The answer must be every line of the records in which the string "Turbo" appears.

Records from a dataset:
== Segment start ==

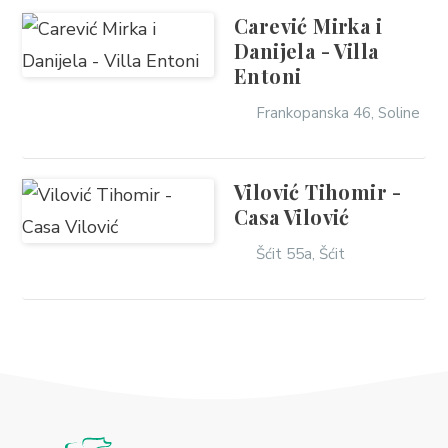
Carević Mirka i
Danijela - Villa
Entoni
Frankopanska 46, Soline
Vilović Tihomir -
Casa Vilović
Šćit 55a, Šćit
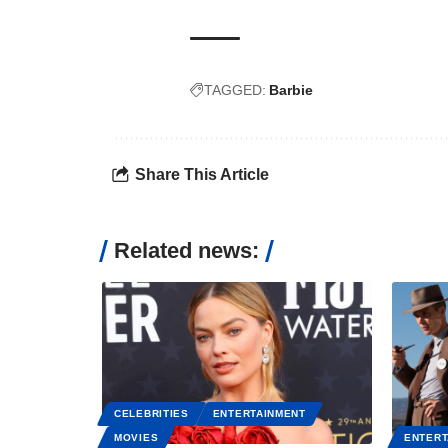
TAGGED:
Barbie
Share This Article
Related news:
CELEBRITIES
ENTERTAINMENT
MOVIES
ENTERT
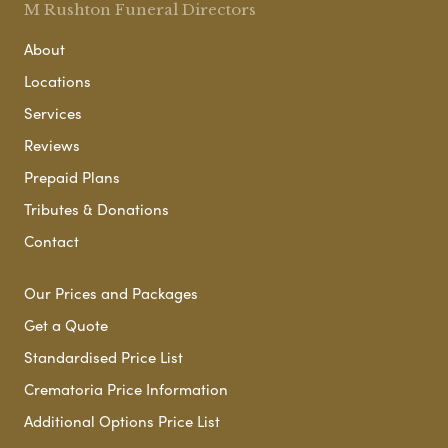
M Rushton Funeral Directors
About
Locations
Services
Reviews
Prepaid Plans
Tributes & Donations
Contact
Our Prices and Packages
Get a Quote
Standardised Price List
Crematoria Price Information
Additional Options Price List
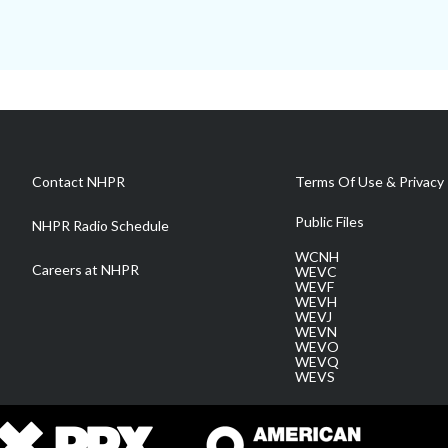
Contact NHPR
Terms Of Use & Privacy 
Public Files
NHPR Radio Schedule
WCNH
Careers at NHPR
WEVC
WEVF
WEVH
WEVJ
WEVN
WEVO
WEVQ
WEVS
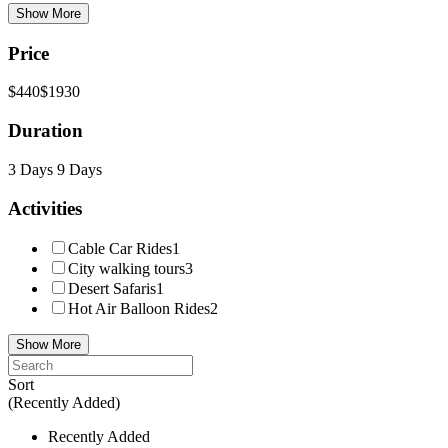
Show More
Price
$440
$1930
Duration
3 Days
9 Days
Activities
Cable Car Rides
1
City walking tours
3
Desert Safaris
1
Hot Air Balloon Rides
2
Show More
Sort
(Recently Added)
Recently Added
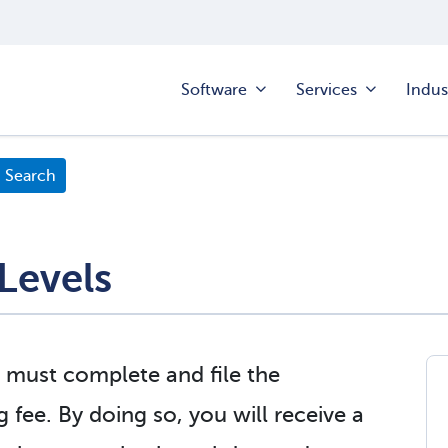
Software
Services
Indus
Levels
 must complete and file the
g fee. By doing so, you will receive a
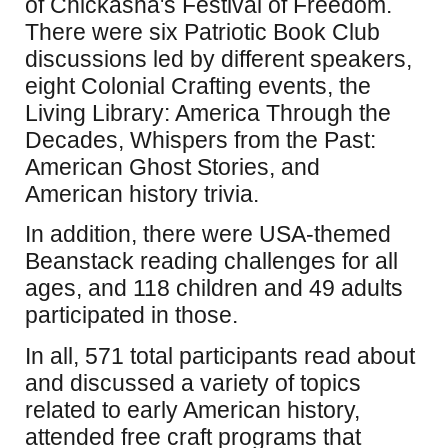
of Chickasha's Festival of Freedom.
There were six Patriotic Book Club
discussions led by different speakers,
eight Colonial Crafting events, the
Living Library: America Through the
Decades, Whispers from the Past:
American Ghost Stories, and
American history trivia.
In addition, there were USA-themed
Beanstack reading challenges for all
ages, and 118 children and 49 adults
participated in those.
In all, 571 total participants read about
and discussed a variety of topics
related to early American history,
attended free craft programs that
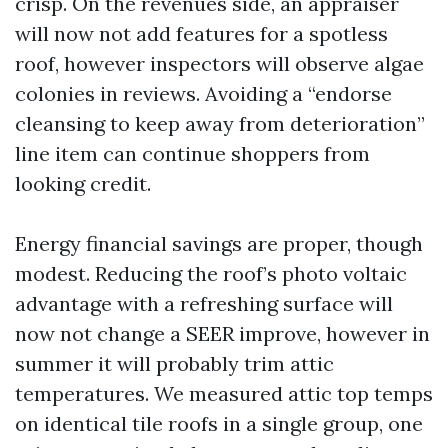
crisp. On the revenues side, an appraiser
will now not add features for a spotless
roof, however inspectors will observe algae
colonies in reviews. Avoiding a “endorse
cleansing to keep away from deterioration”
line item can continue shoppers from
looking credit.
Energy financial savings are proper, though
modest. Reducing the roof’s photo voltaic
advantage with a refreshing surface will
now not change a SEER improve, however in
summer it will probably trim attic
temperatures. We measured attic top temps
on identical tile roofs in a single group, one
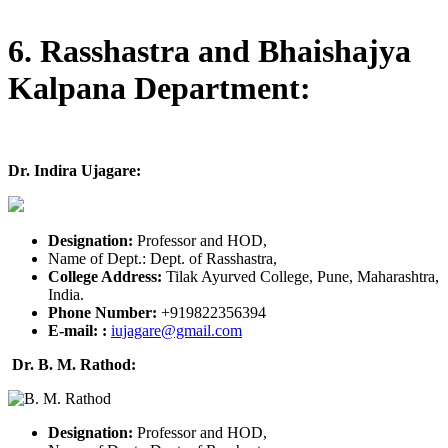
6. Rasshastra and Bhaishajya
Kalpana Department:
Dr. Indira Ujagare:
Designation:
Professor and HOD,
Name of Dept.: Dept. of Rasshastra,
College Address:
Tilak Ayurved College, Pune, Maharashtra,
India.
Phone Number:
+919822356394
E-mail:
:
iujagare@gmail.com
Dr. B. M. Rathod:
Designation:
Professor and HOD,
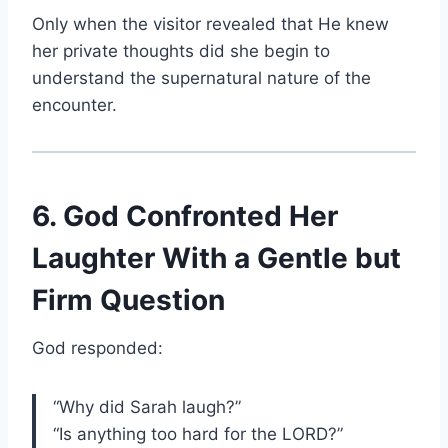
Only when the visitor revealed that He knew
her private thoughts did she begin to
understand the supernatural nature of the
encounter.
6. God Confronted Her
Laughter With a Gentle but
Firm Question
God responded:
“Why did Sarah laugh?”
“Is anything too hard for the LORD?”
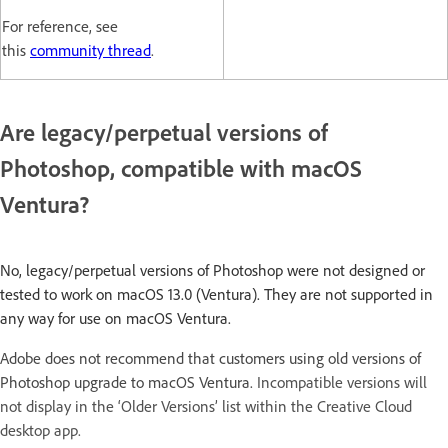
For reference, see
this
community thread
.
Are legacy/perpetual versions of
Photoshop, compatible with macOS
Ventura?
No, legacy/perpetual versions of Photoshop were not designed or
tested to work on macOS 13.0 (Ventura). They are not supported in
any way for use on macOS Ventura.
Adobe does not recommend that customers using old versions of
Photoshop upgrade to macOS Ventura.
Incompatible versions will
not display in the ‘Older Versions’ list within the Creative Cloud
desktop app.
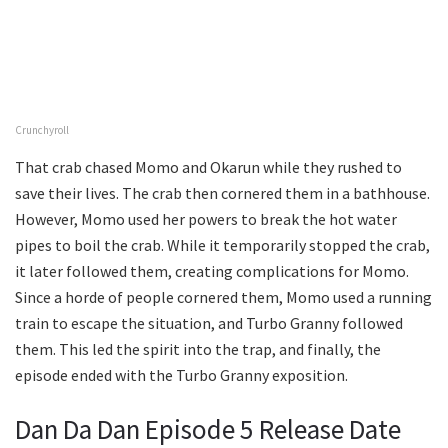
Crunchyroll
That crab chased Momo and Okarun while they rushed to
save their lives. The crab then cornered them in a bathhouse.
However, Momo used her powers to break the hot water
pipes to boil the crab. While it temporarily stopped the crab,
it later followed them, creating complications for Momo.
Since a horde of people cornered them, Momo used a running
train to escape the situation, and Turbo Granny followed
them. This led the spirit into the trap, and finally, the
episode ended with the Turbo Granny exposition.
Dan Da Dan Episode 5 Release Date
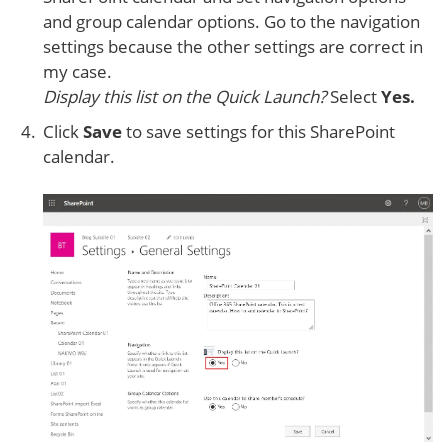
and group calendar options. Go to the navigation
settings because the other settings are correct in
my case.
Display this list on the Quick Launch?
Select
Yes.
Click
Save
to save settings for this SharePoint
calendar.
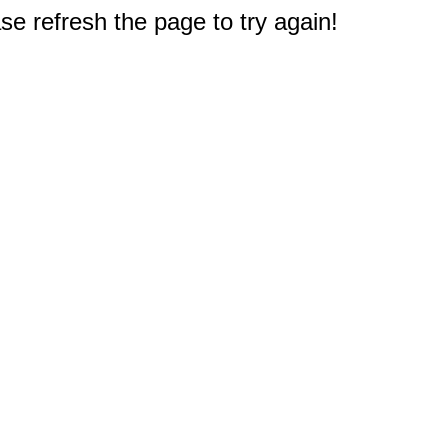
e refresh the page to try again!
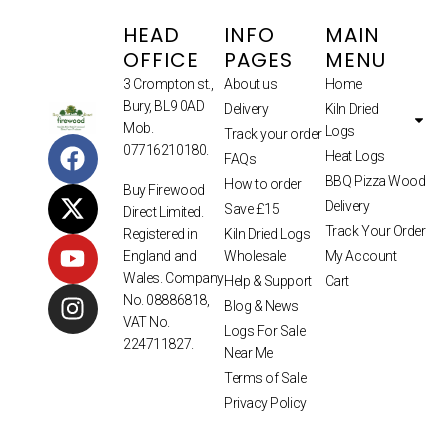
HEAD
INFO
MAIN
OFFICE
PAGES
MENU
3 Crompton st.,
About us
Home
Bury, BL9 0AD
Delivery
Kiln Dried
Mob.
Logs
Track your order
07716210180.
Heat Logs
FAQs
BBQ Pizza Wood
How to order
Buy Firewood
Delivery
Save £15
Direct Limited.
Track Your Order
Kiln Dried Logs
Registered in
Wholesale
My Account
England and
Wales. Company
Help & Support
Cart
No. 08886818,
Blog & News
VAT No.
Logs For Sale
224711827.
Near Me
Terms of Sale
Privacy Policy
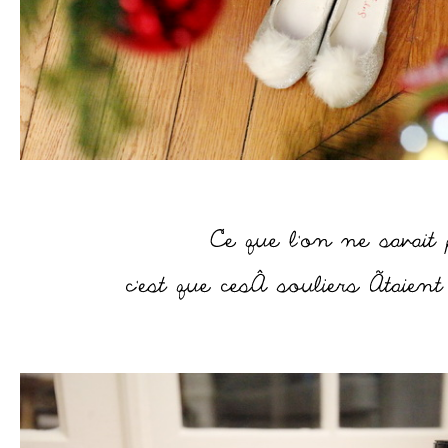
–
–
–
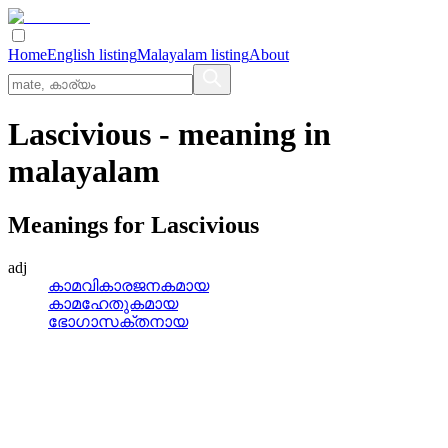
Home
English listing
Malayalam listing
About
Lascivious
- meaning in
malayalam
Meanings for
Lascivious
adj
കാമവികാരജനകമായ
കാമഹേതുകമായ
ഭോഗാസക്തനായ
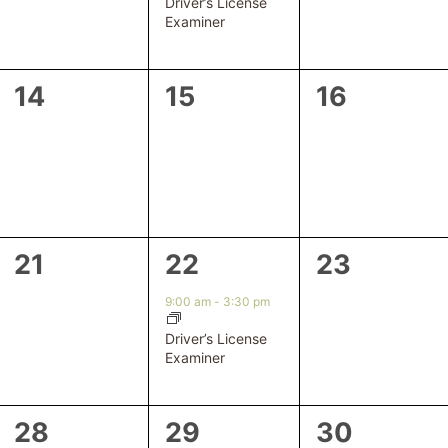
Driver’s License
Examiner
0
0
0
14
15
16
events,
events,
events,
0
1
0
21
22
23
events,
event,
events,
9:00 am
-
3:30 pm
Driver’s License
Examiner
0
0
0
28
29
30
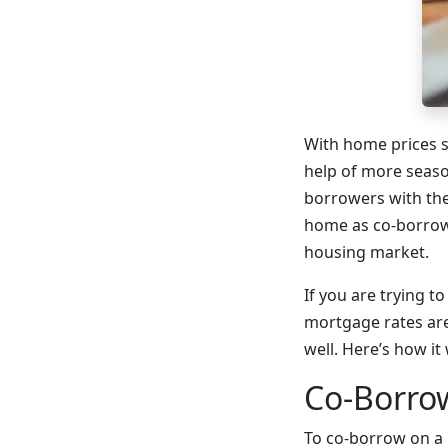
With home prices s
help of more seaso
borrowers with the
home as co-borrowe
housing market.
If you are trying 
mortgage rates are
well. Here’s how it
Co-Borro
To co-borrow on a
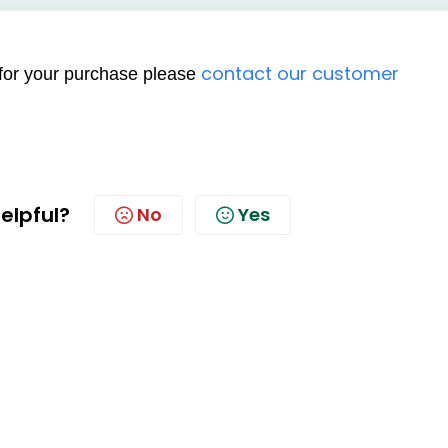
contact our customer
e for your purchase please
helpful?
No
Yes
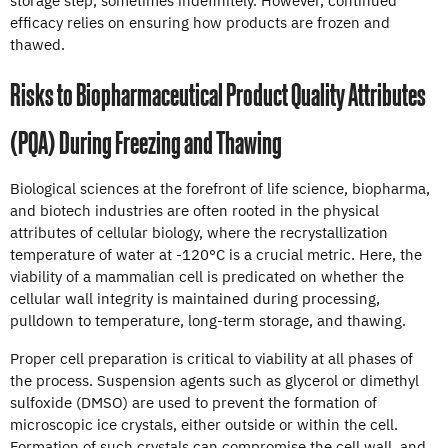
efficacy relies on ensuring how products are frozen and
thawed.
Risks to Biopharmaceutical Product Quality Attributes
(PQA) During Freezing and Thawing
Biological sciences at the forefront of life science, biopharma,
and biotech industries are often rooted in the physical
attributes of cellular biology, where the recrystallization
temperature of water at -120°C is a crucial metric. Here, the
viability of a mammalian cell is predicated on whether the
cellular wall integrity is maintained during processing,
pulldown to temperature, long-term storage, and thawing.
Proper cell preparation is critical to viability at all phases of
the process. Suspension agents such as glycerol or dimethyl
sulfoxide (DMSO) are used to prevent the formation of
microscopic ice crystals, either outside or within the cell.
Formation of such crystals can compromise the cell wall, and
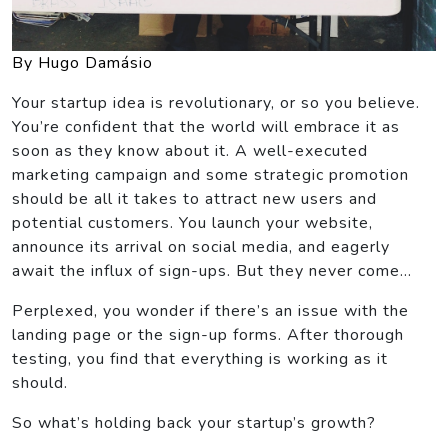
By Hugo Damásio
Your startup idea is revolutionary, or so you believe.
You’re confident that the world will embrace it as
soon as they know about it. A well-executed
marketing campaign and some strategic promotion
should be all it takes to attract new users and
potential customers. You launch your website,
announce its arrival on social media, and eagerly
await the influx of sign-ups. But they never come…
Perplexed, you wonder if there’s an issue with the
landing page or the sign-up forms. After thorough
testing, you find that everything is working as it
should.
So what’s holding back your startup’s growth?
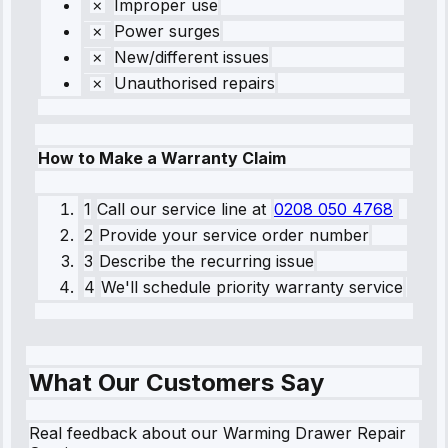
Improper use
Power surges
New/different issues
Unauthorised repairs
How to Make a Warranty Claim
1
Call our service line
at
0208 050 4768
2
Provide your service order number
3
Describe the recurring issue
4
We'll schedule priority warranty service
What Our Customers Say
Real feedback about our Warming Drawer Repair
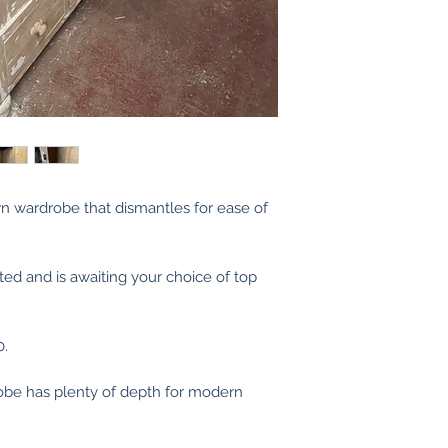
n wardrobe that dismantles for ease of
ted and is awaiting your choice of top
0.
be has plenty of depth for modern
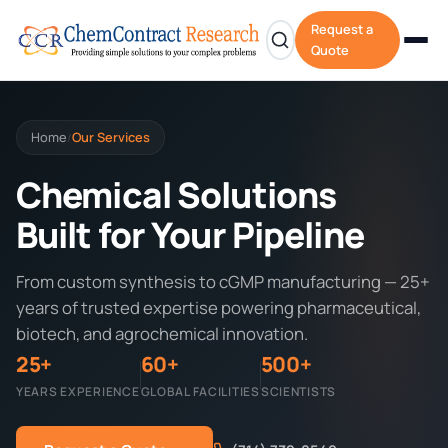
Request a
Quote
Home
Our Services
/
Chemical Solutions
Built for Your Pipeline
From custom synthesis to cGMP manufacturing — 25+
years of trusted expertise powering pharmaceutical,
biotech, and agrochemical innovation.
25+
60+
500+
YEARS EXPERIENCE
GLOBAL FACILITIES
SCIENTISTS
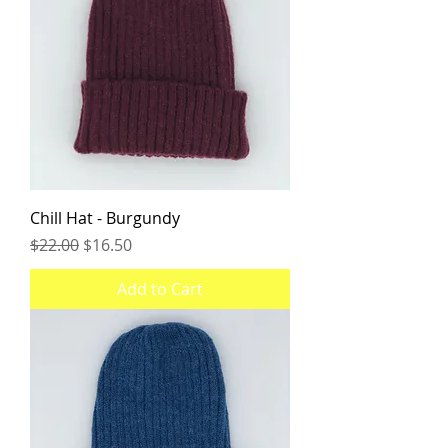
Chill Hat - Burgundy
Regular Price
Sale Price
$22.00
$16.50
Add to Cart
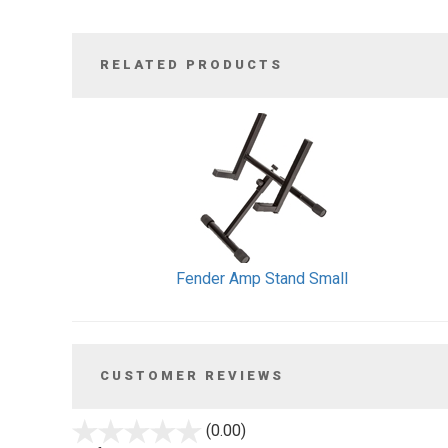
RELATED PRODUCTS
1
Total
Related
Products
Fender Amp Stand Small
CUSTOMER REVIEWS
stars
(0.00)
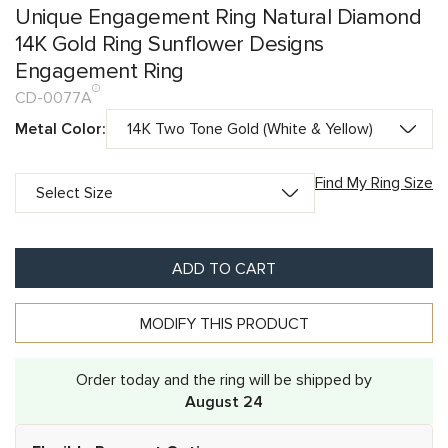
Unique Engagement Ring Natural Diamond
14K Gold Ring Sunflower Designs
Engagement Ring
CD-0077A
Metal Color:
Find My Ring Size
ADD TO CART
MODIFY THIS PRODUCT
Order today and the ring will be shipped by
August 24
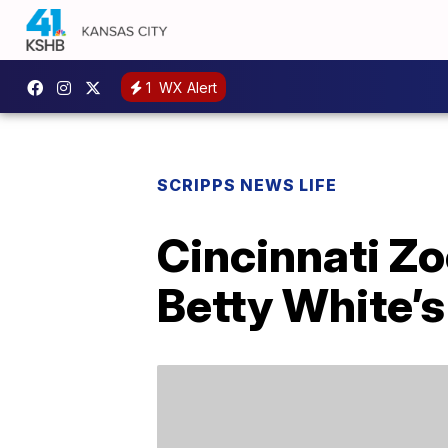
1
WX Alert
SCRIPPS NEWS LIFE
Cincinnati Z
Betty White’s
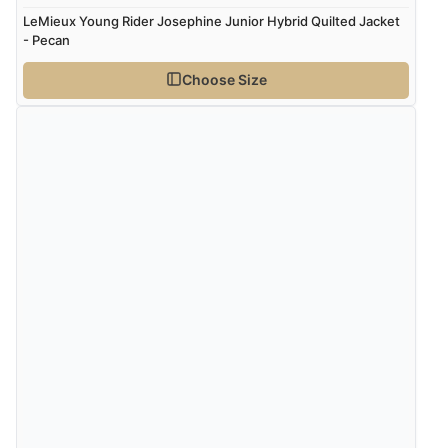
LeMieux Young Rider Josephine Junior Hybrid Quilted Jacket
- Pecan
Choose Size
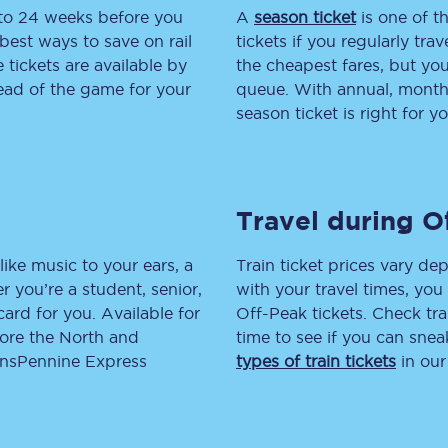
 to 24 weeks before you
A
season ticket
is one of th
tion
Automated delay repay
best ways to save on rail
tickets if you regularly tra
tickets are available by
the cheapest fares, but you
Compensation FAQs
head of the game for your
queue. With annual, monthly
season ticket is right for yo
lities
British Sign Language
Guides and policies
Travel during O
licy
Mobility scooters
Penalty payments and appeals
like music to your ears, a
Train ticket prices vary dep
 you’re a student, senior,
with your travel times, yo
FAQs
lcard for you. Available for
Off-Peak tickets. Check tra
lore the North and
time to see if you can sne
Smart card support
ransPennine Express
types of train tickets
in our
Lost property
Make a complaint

== Segment end ==

Result below
train to escape the situation, and Turbo Granny followed
episode ended with the Turbo Granny exposition.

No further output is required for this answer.